Camera metadata records
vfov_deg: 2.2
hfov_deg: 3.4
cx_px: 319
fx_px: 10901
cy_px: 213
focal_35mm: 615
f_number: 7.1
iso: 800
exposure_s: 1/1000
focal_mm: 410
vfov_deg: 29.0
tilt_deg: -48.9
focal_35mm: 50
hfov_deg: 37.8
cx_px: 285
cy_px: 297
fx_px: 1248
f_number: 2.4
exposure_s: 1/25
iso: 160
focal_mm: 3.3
* * *
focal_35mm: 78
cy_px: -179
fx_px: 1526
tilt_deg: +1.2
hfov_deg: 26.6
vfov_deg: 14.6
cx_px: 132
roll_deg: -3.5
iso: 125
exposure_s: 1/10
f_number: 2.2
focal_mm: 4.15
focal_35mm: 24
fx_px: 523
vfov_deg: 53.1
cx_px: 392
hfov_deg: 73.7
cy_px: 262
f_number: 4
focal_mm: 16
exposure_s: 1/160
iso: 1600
==
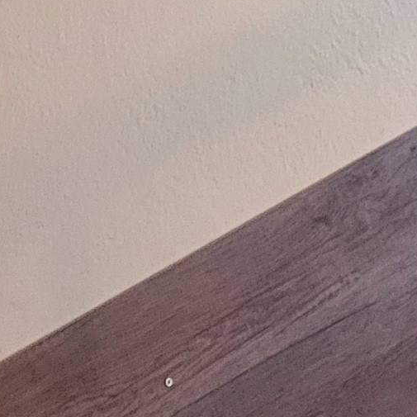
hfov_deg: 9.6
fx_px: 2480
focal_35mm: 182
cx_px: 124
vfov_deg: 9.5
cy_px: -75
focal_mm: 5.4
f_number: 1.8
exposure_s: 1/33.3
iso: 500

Directions for this task:
Could you reproduce exactly the lines of the entries above, from the one with "tilt_deg: -48.9" through the one with "focal_mm: 3.3", and nothing else?

Finished task:
tilt_deg: -48.9
focal_35mm: 50
hfov_deg: 37.8
cx_px: 285
cy_px: 297
fx_px: 1248
f_number: 2.4
exposure_s: 1/25
iso: 160
focal_mm: 3.3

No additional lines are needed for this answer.